Nein, ich habe mich eben nicht angemeldet. Wie schon geschrieben, auf den Link geklickt, Installationsroutine hat angefangen, ich hab das abgebrochen. Ich habe auch nichts heruntergeladen, bevor ich das hätte tun können, hätte ich mich registrieren müssen was ich aber nicht getan habe.
Ich benutze zwar Avira, aber die lizensierte Fassung. Ich habe einen Betrieb.


----------



## micki (16 Dezember 2011)

Ok, ich hätte schreiben sollen: Registrierungsroutine.


----------



## Nutzlosbranche (16 Dezember 2011)

Verwirrend was Du da schreibst. Um auf die Links zu kommen die top-of-software.de intern verwendet, muss man eingeloggt sein. Ohne Anmeldung keine Zugangsdaten und ohne die kein Login, um an die "redaktionell aufbereiteten Inhalte" zu kommen. Mich würde mal der Link/die Seite interessieren, wo da so passiert was Du da beschreibst.
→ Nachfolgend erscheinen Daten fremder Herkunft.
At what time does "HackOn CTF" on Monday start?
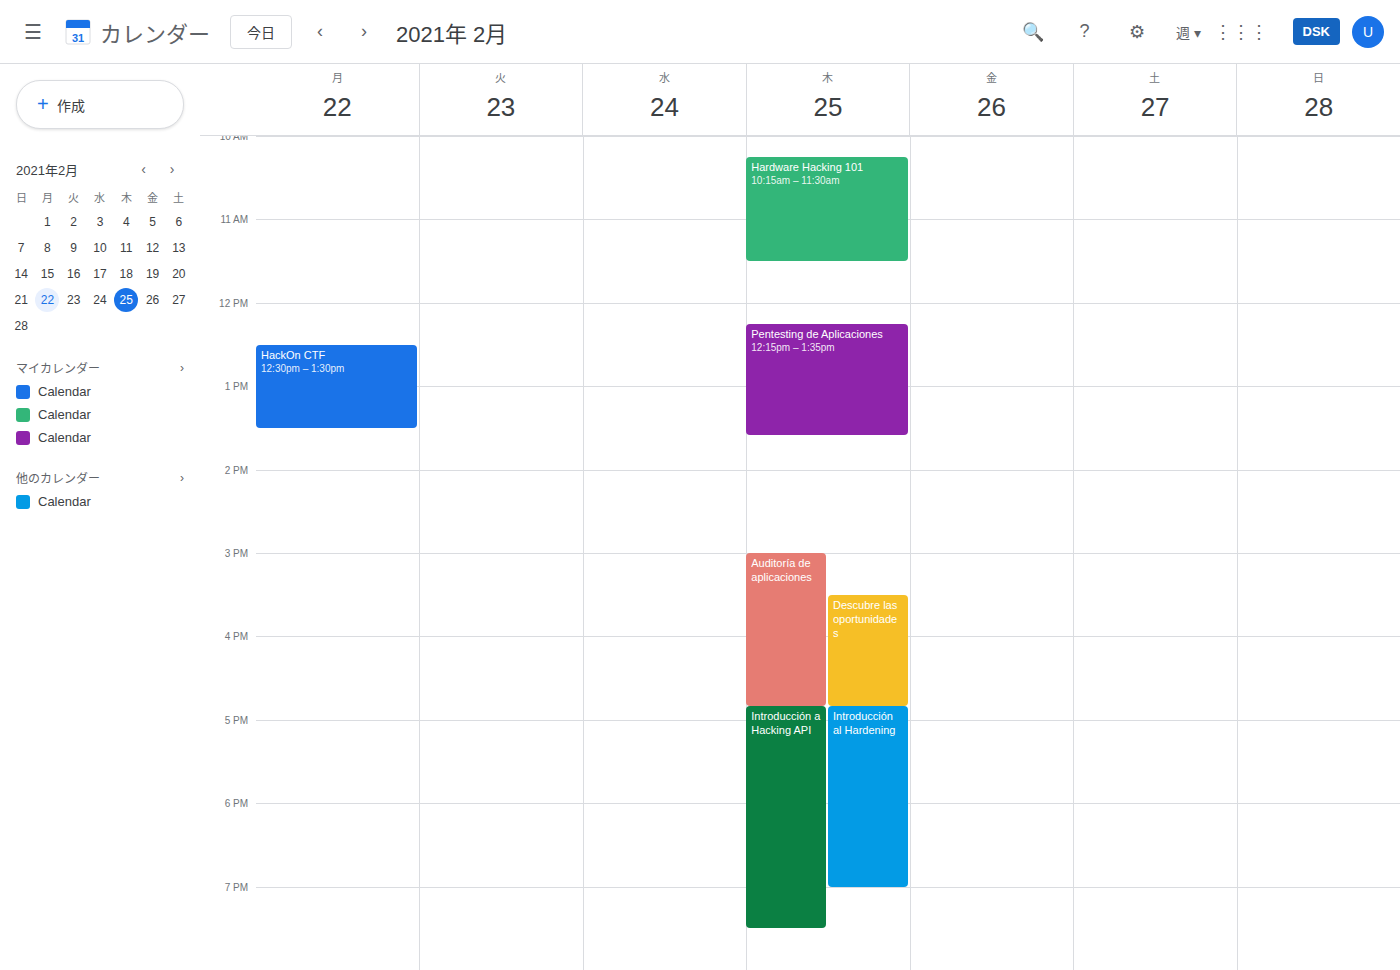
12:30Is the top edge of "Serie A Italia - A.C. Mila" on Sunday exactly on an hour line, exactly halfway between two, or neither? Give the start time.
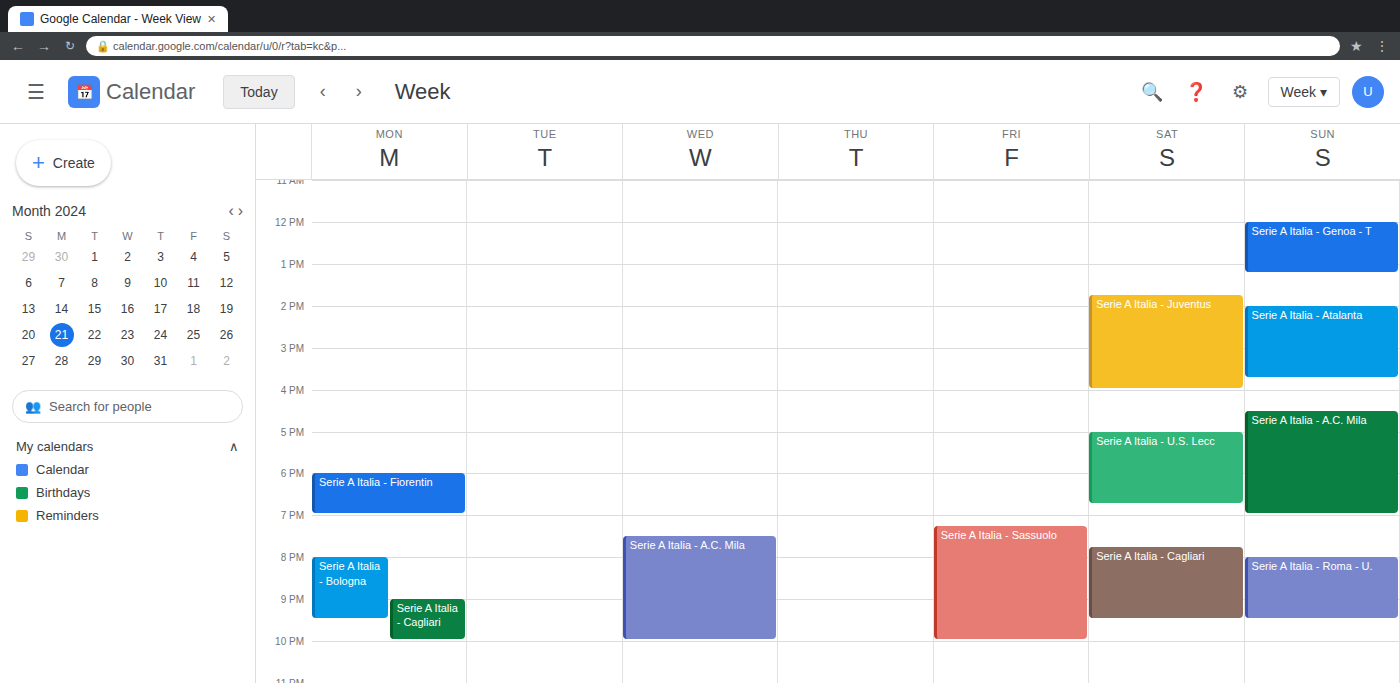
4:30 PM -- halfway between the 4 PM and 5 PM lines.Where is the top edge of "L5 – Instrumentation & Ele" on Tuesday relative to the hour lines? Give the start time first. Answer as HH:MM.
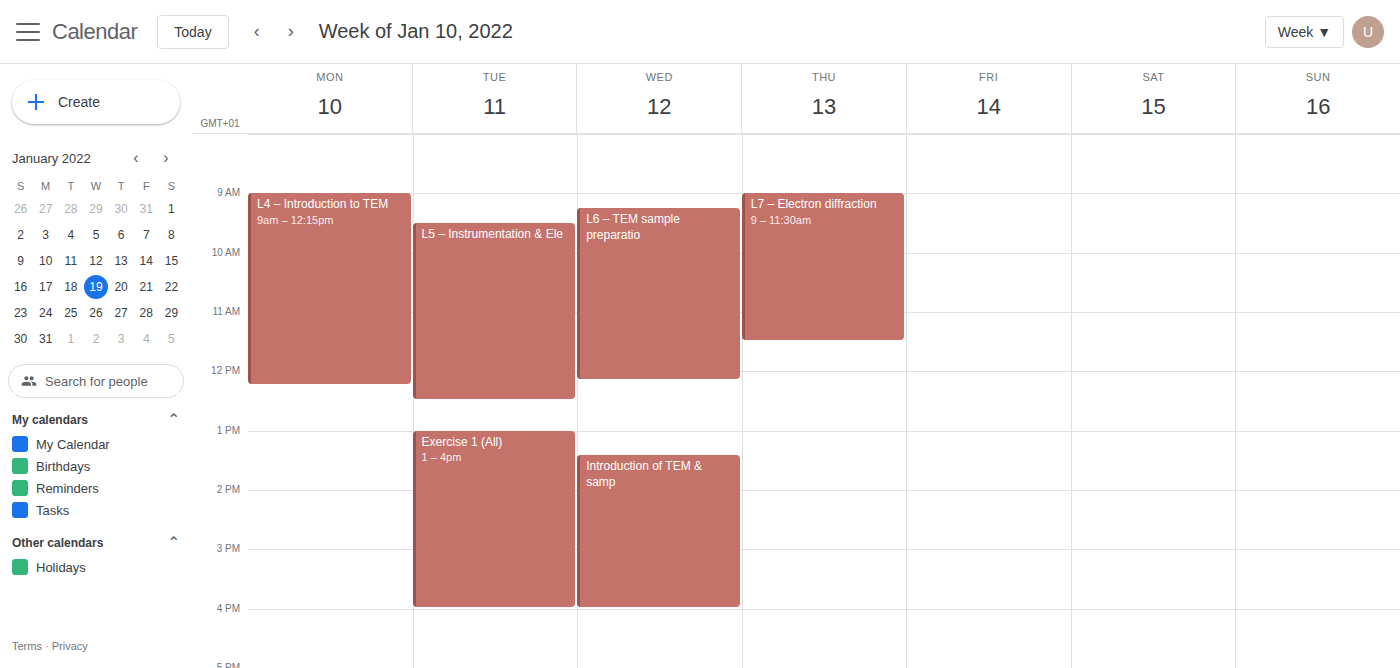
09:30 -- halfway between the 09:00 and 10:00 lines."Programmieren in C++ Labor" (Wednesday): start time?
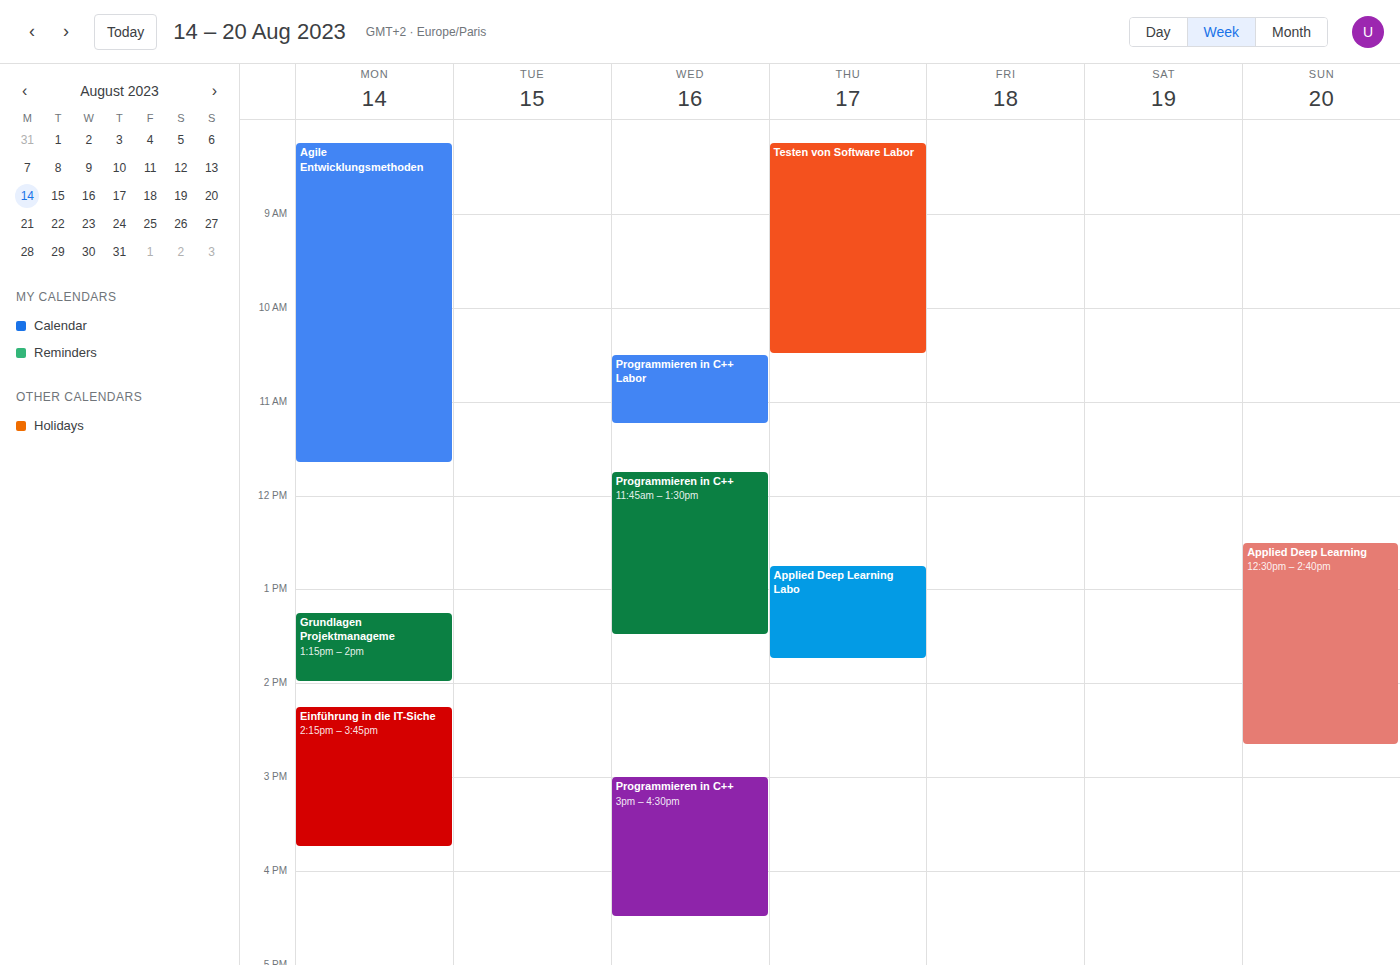
10:30 AM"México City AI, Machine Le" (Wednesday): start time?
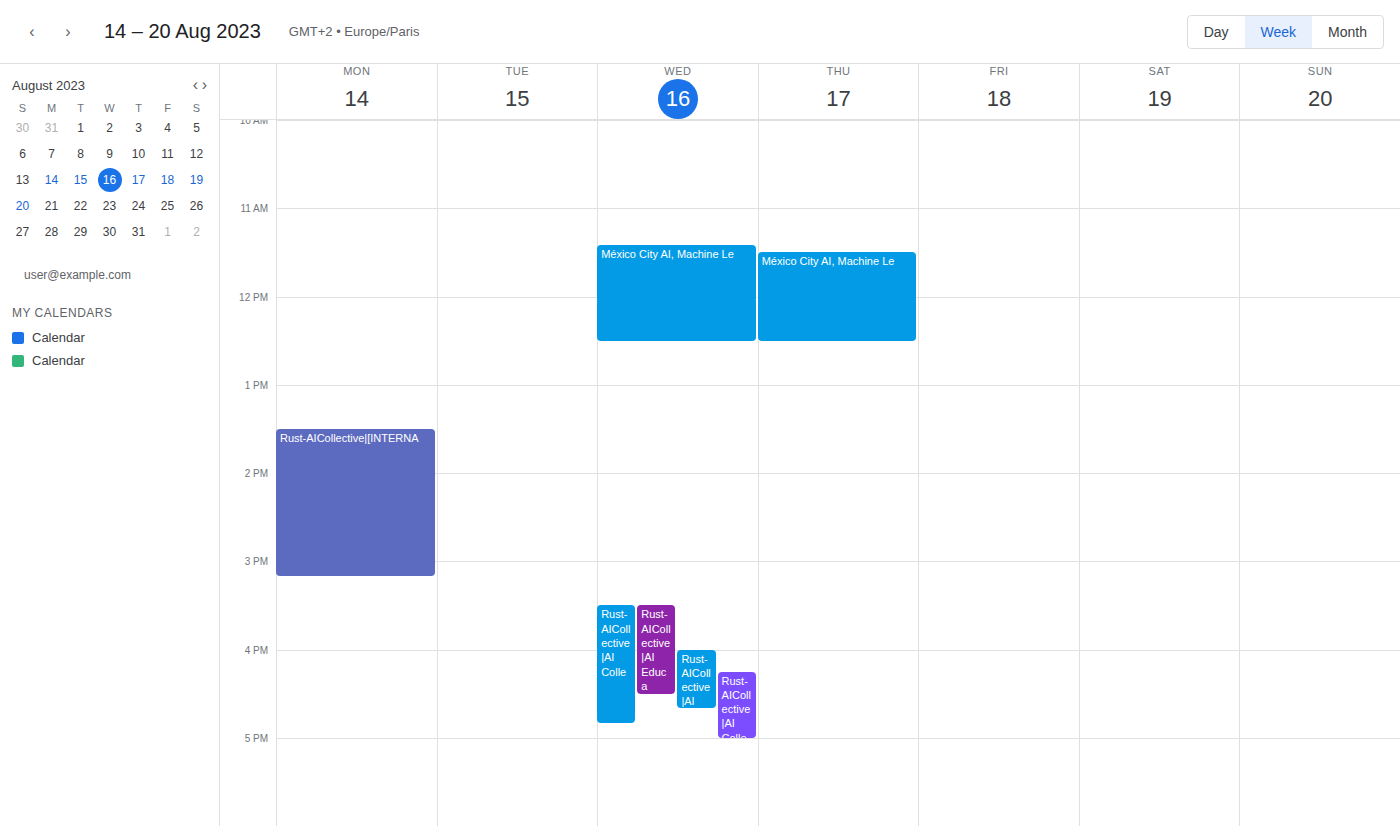
11:25 AM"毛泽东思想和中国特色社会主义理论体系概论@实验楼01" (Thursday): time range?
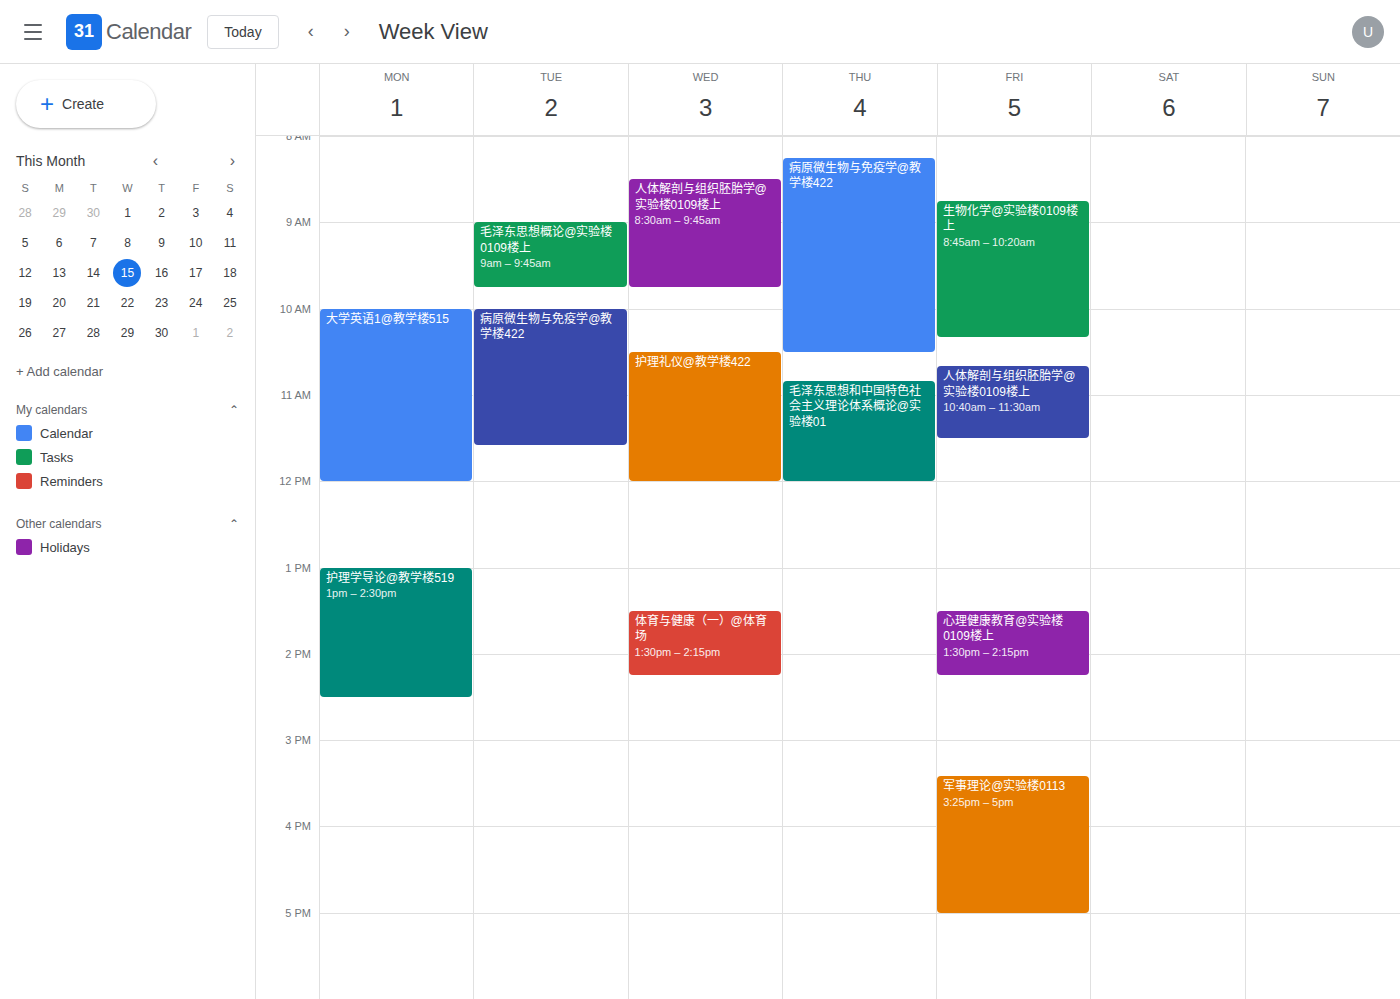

Avira ist bekannt für ab und an mal Fehlermeldungen, bei Installationsroutinen wird auch mal gemäkelt, die wollen ja heute fast alle gleich immer ins Netz oder an der Registry was ändern. Will aber natürlich nicht ausschließen, dass an der Software trotzdem was bösartiges beinhaltete.


----------



## micki (16 Dezember 2011)

Also, ich hatte einen PDF Konverter gesucht. Bei Google eingegeben und fündig geworden. Angeklickt und sofort in der Registrierung gelandet, und dann liefs wie oben beschrieben. Wenn ich den Link noch wüsste, würde ich ich gerne nennen, aber ich hab dieser Suche gar nicht soviel beigemessen, deswegen hatte ich auch nicht darauf geachtet. Keinesfalls hatte ich meine emailadresse, Namen oder Postdresse eingegeben.
Ich bin nicht ganz vom Tal der Ahnungslosen, so etwas ist mir noch niemals passiert.
Es wäre aber ein unheimlicher Zufall wenn dieser Trojaner exakt zu dem Zeitpunkt gekommen wäre als diese Registrierung lief. An solche Zufälle glaube ich nicht.


----------



## Nutzlosbranche (16 Dezember 2011)

Leider kann ich das ganze so nicht nachvollziehen wie es erklärt wird. Nach meiner Kenntnis gibt es bei top-of-software.de und software-und-tools.de (sind von den gleichen Brüdern) dies nicht, dass die Software verseucht ist, eben weil 99,999% vom Originalhersteller geladen werden. Nicht falsch verstehen, ich will diese beiden Seiten nicht loben, für mich sind das reine unverschämte Abzockseiten.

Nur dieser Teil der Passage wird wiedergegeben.